Discussion
When the external environment changes, dominant species can choose different strategies to maintain growth, survival and fecundity (Liu et al., 2016). New biomass, for example, is allocated to leaves and roots, or to organs such as stolons, rhizomes and seeds to improve plant access to resources (Drenovsky et al., 2008; Hermans et al., 2006). S. breviflora and C. songorica are the dominant species in desert steppe, and have obvious control effect on the formation of community composition and community environment in the desert steppe. Perhaps due to the strong grazing resistance of these two species, we did observe increases in density as grazing increased (Fig. 2-3). We also found that a broader sampling method (sampling a 100 cm×100 cm quadrat compared to a 5 cm×5 cm plot) resulted in increases in plant density. This phenomenon may be related to the random walking, trampling and foraging behaviors of grazing livestock (Limb et al., 2010; Lin et al., 2010). As the grazing resistant S. breviflora and C. songorica are gramineous plants that can quickly absorb nitrogen and regenerate from their grazed meristem, which may also be one of the reasons for their increased density even under heavy grazing (Stampfli et al., 2018).
It should also be noted that S. breviflora and C. songorica are perennial clumpy grass, but the difference is thatS. breviflora is dense clumpy grass, and the tillering node is located on the ground, which is easily affected by grazing behavior, resulting in the fragmentation of plant clusters. C. songorica is sparse clumpy grass, and the tillering node is located underground. Because of this, simple grazing behavior does not change the number of plant clusters, which may explain why the plant communities appeared to fragment early in S. breviflora (the LG treatment), but not in the C. songorica species until grazing intensity was sufficiently high (the HG treatment) (An and Li, 2015; Lv et al., 2019; Salt and Mayes, 1991). This physiological difference may also explain why we observed the competitive advantage of C. songorica in HG region (Fig. 4). In this experiment, with the increase of grazing intensity, the linear relationship between S. breviflora and C. songorica was also affected by the initial density of S. breviflora (intercept of regression line in Fig. 4). The shift of the regression line on the longitudinal axis and the increase of the regression slope will lead to the relationship between the two become more complex.

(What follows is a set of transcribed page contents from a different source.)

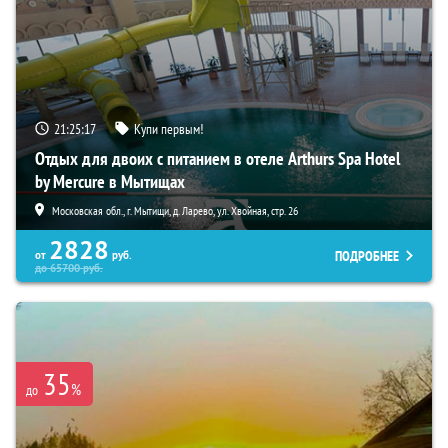
21:25:16
Купи первым!
Отдых для двоих с питанием в отеле Arthurs Spa Hotel
by Mercure в Мытищах
Московская обл., г. Мытищи, д. Ларево, ул. Хвойная, стр. 26
2828
ПОДРОБНЕЕ
от
руб.
до
65700
руб.
35
%
до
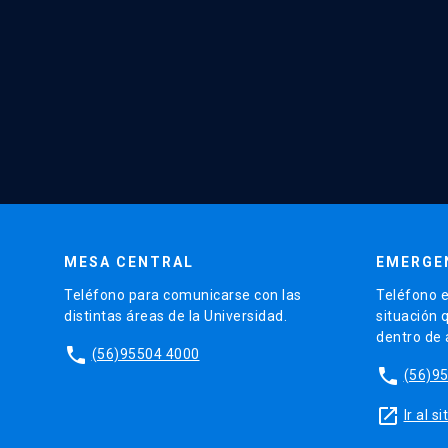
MESA CENTRAL
EMERGE
Teléfono para comunicarse con las
Teléfono e
distintas áreas de la Universidad.
situación 
dentro de
phone
(56)95504 4000
phone
(56)9
launch
Ir al 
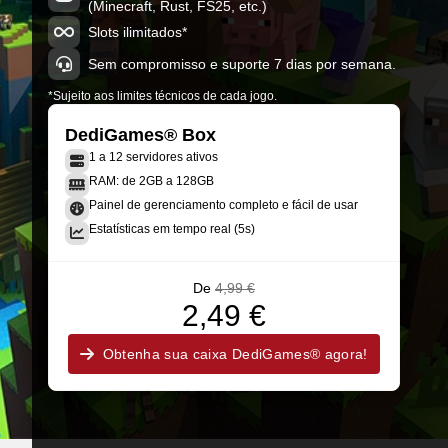
(Minecraft, Rust, FS25, etc.)
Slots ilimitados*
Sem compromisso e suporte 7 dias por semana.
*Sujeito aos limites técnicos de cada jogo.
DediGames® Box
1 a 12 servidores ativos
RAM: de 2GB a 128GB
Painel de gerenciamento completo e fácil de usar
Estatísticas em tempo real (5s)
De
4,99 €
2,49 €
Obtenha sua caixa DediGames® agora!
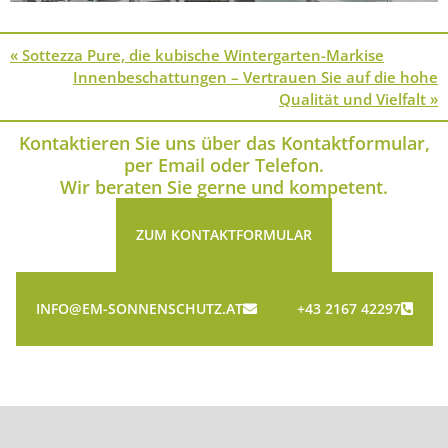
« Sottezza Pure, die kubische Wintergarten-Markise
Innen­beschattungen – Vertrauen Sie auf die hohe
Qualität und Vielfalt »
Kontaktieren Sie uns über das Kontaktformular,
per Email oder Telefon.
Wir beraten Sie gerne und kompetent.
ZUM KONTAKTFORMULAR
INFO@EM-SONNENSCHUTZ.AT
+43 2167 42297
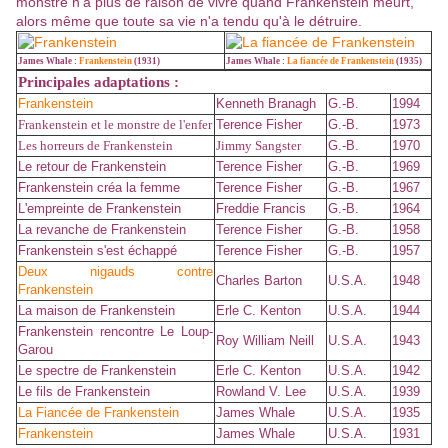
monstre n'a plus de raison de vivre quand Frankenstein meurt,
alors même que toute sa vie n'a tendu qu'à le détruire.
James Whale :
Frankenstein
(1931)
James Whale :
La fiancée de Frankenstein
(1935)
Principales adaptations :
Frankenstein
Kenneth Branagh
G.-B.
1994
Frankenstein et le monstre de l'enfer
Terence Fisher
G.-B.
1973
Les horreurs de Frankenstein
Jimmy Sangster
G.-B.
1970
Le retour de Frankenstein
Terence Fisher
G.-B.
1969
Frankenstein créa la femme
Terence Fisher
G.-B.
1967
L'empreinte de Frankenstein
Freddie Francis
G.-B.
1964
La revanche de Frankenstein
Terence Fisher
G.-B.
1958
Frankenstein s'est échappé
Terence Fisher
G.-B.
1957
Deux nigauds contre
Charles Barton
U.S.A.
1948
Frankenstein
La maison de Frankenstein
Erle C. Kenton
U.S.A.
1944
Frankenstein rencontre Le Loup-
Roy William Neill
U.S.A.
1943
Garou
Le spectre de Frankenstein
Erle C. Kenton
U.S.A.
1942
Le fils de Frankenstein
Rowland V. Lee
U.S.A.
1939
La Fiancée de Frankenstein
James Whale
U.S.A.
1935
Frankenstein
James Whale
U.S.A.
1931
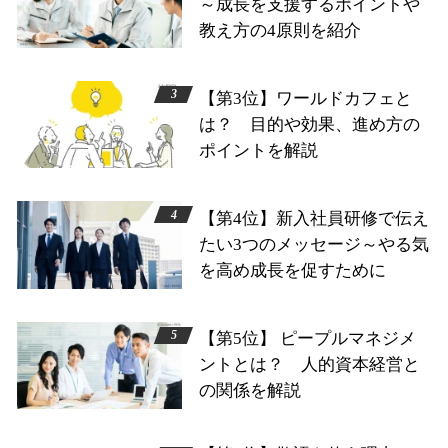
～成長を支援するポイントや
教え方の4原則を紹介
【第3位】ワールドカフェと
は？ 目的や効果、進め方の
ポイントを解説
【第4位】新入社員研修で伝え
たい3つのメッセージ～やる気
を高め成長を促すために
【第5位】 ピープルマネジメ
ントとは？ 人的資本経営と
の関係を解説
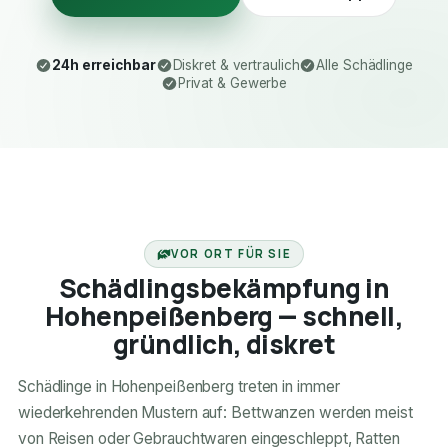
24h erreichbar
Diskret & vertraulich
Alle Schädlinge
Privat & Gewerbe
24H ERREICHBAR
VOR ORT FÜR SIE
Schädlingsbekämpfung in
Hohenpeißenberg — schnell,
gründlich, diskret
Schädlinge in Hohenpeißenberg treten in immer
wiederkehrenden Mustern auf: Bettwanzen werden meist
von Reisen oder Gebrauchtwaren eingeschleppt, Ratten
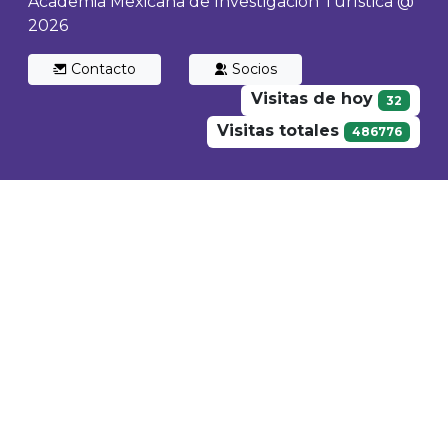
Academia Mexicana de Investigación Turística @
2026
Contacto
Socios
Visitas de hoy
32
Visitas totales
486776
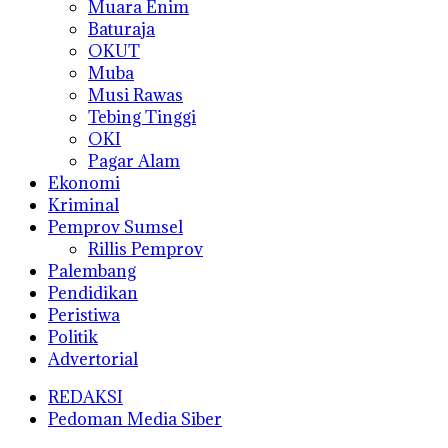
Muara Enim
Baturaja
OKUT
Muba
Musi Rawas
Tebing Tinggi
OKI
Pagar Alam
Ekonomi
Kriminal
Pemprov Sumsel
Rillis Pemprov
Palembang
Pendidikan
Peristiwa
Politik
Advertorial
REDAKSI
Pedoman Media Siber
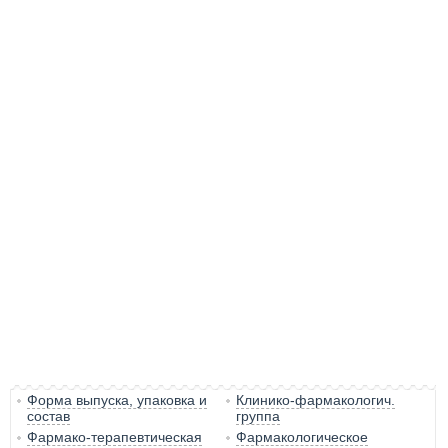
Форма выпуска, упаковка и
Клинико-фармакологич.
состав
группа
Фармако-терапевтическая
Фармакологическое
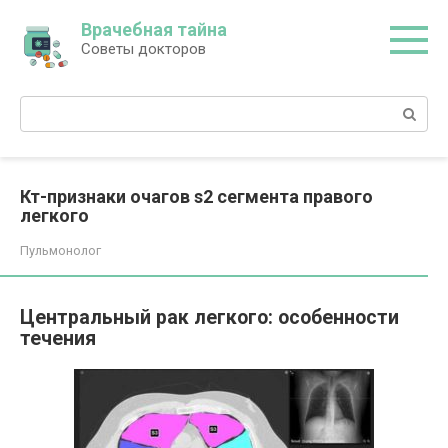
Перейти
Врачебная тайна
к
Советы докторов
контенту
Поиск:
Кт-признаки очагов s2 сегмента правого
легкого
Пульмонолог
Центральный рак легкого: особенности
течения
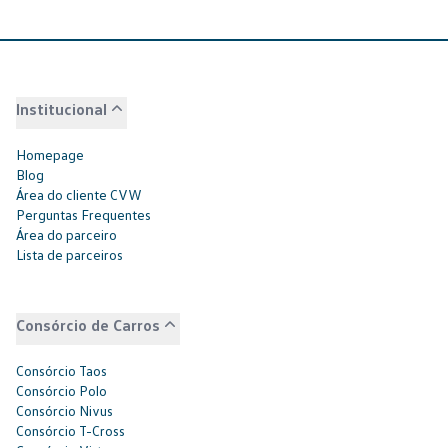
Institucional
Homepage
Blog
Área do cliente CVW
Perguntas Frequentes
Área do parceiro
Lista de parceiros
Consórcio de Carros
Consórcio Taos
Consórcio Polo
Consórcio Nivus
Consórcio T-Cross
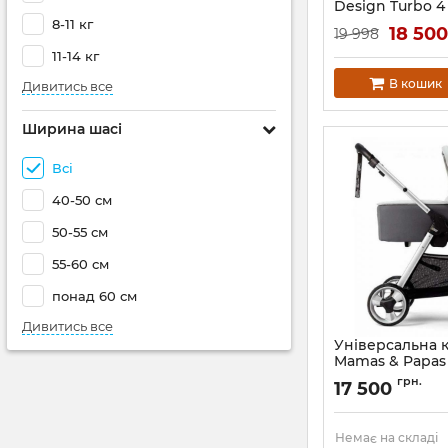
Design Turbo 4
8-11 кг
Артикул:
1200144/19
18 50
19 998
11-14 кг
В кошик
Дивитись все
Ширина шасі
Всі
40-50 см
50-55 см
55-60 см
понад 60 см
Дивитись все
Універсальна 
Mamas & Papas F
грн.
17 500
Немає на складі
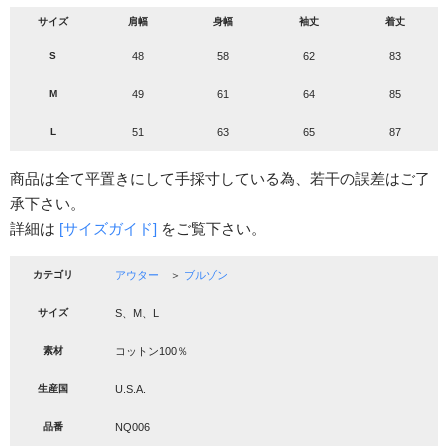
サイズ
肩幅
身幅
袖丈
着丈
S
48
58
62
83
M
49
61
64
85
L
51
63
65
87
商品は全て平置きにして手採寸している為、若干の誤差はご了
承下さい。
詳細は
[サイズガイド]
をご覧下さい。
カテゴリ
アウター
＞
ブルゾン
サイズ
S、M、L
素材
コットン100％
生産国
U.S.A.
品番
NQ006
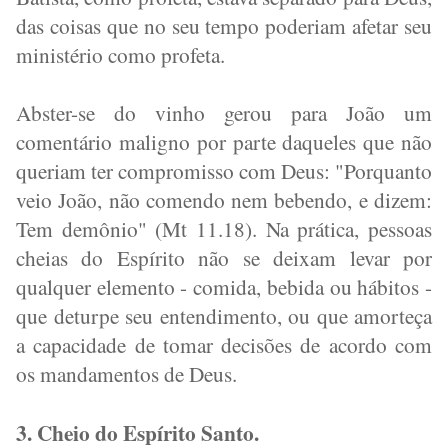
das coisas que no seu tempo poderiam afetar seu
ministério como profeta.
Abster-se do vinho gerou para João um
comentário maligno por parte daqueles que não
queriam ter compromisso com Deus: "Porquanto
veio João, não comendo nem bebendo, e dizem:
Tem demônio" (Mt 11.18). Na prática, pessoas
cheias do Espírito não se deixam levar por
qualquer elemento - comida, bebida ou hábitos -
que deturpe seu entendimento, ou que amorteça
a capacidade de tomar decisões de acordo com
os mandamentos de Deus.
3. Cheio do Espírito Santo.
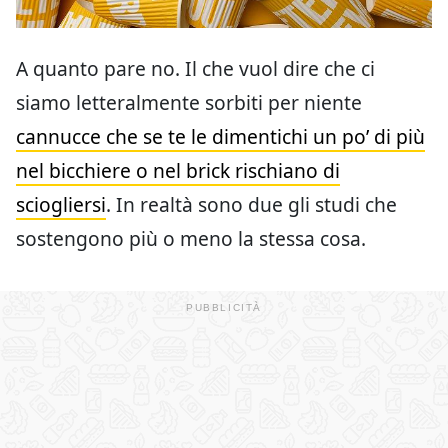
A quanto pare no. Il che vuol dire che ci
siamo letteralmente sorbiti per niente
cannucce che se te le dimentichi un po’ di più
nel bicchiere o nel brick rischiano di
sciogliersi
. In realtà sono due gli studi che
sostengono più o meno la stessa cosa.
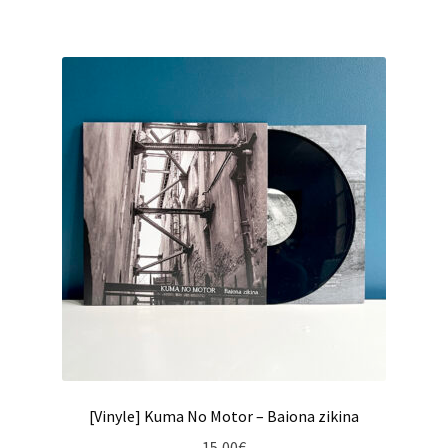
[Vinyle] Kuma No Motor – Baiona zikina
15,00
€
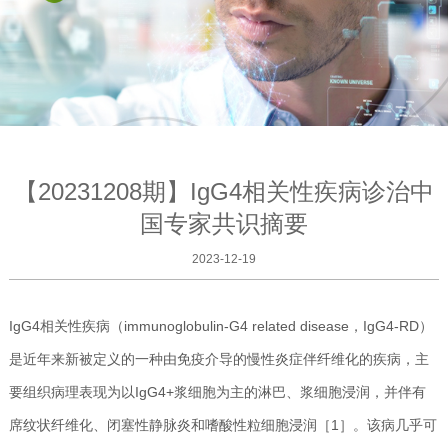
【20231208期】IgG4相关性疾病诊治中
国专家共识摘要
2023-12-19
IgG4相关性疾病（immunoglobulin-G4 related disease，IgG4-RD）
是近年来新被定义的一种由免疫介导的慢性炎症伴纤维化的疾病，主
要组织病理表现为以IgG4+浆细胞为主的淋巴、浆细胞浸润，并伴有
席纹状纤维化、闭塞性静脉炎和嗜酸性粒细胞浸润［1］。该病几乎可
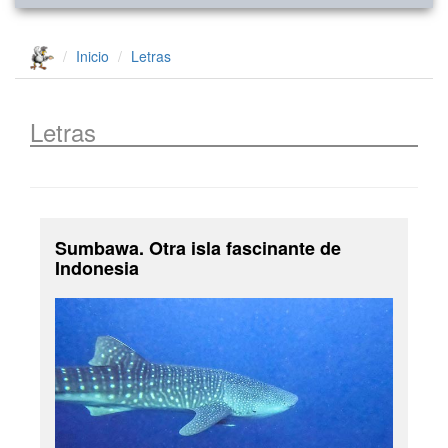
Inicio
Letras
Letras
Sumbawa. Otra isla fascinante de
Indonesia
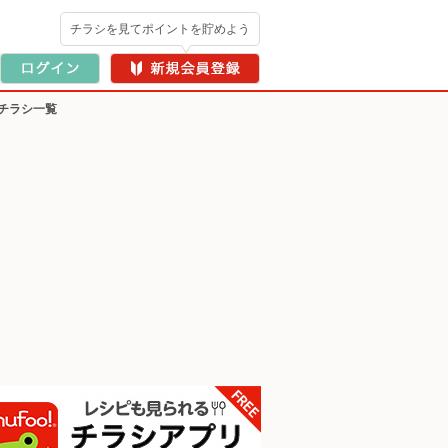
チラシを見てポイントを貯めよう
チラシ一覧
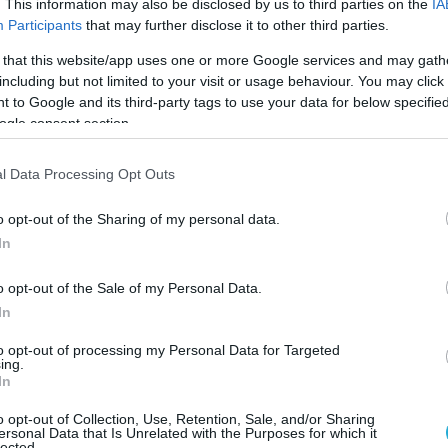
. This information may also be disclosed by us to third parties on the
IA
Participants
that may further disclose it to other third parties.
μη ότι πυραυλικά θραύσματα βρέθηκαν και
 that this website/app uses one or more Google services and may gath
τρου επεξεργασίας πυρηνικών αποβλήτων!
including but not limited to your visit or usage behaviour. You may click 
 to Google and its third-party tags to use your data for below specifi
 όσα λένε οι Ρώσοι, τότε το Κίεβο έθεσε
ogle consent section.
 μόνο την Ρωσία και την Ευρώπη αλλά και
πλανήτη.
l Data Processing Opt Outs
ν κατέρριπταν τα βλήματα θα είχαμε
o opt-out of the Sharing of my personal data.
10» και οι συνέπειες από ένα τέτοιο
In
ν ακόμα μεγαλύτερες διότι θα ανάγκαζαν
o opt-out of the Sale of my Personal Data.
α κάνουν χρήση πυρηνικών όπλων.
In
κλείσει τον πυρηνικό σταθμό ακριβώς λόγω
to opt-out of processing my Personal Data for Targeted
ing.
εισβολής στην περιφέρεια αλλά ο πυρηνικός
In
παιτεί μεγάλο χρονικό διάστημα για να
o opt-out of Collection, Use, Retention, Sale, and/or Sharing
ersonal Data that Is Unrelated with the Purposes for which it
lected.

The formation of plant population relationships is closely related to the environmental conditions of the community (Wang et al., 2015). Grazing may alter the availability of environmental resources in communities and ultimately alter interactions between species (Liu et al., 2000). In this study, with the increase of grazing intensity and spatial scale, the inter-specific relationship affinity between S. breviflora and C. songorica increased, and the inter-specific competition ability decreased. This is consistent with the results of Soltani et al. , which suggest that long-term grazing generally reduces competition between dominant species (Soltani et al., 2020). The increasing affinity of the two may be interpreted as a tolerance or resistance to grazing disturbance (Levine and HilleRisLambers, 2009). It should also be noted that at the scales of 10 cm×10 cm and 50 cm×50 cm, the inter-specific affinity of S. breviflora and C. songorica in the LG treatment was higher than that of CK and MG, which implies the existence of a critical point where scale influence inter-specific relationship transformation. It also raises questions about the potential biases induced by different sampling regimes, something which should be considered for studies in the future.
The change in inter-specific association can also be explained by the ecological compensation effect caused by grazing. In the absence of grazing, the limiting factor of population growth is natural resources, and the ability of a given species to access resources induces/produces competition. In the S. breviflora desert steppe, grazing could lead to niche differentiation in the ecosystem, which could be directly reflected by the ecological compensation effect between species. This ecological compensation effect changed the resource utilization mode of species (Fock and Kraus, 2016; Liu, 2019). When grazed, the community is exposed to a new pressure the top down influence of livestock feeding and trampling (Levine and HilleRisLambers, 2009). The pressure gradient hypothesis also points out that competition plays a major role in the natural environment. When the interference exceeds a certain limit, the inter-specific interaction between plants will decrease (Bertness and Callaway, 1994; Wan et al., 2011). Therefore, in this experiment, heavy grazing led to the decrease of inter-specific competition ability of dominant grass populations in desert steppe. In summary, in order to better explore the changes in inter-specific relationships of plant populations under grazing disturbance, specific analysis should be carried out in combination with habitat conditions, plant physiological and biochemical characteristics, and the internal mechanism of plant populations should be explored.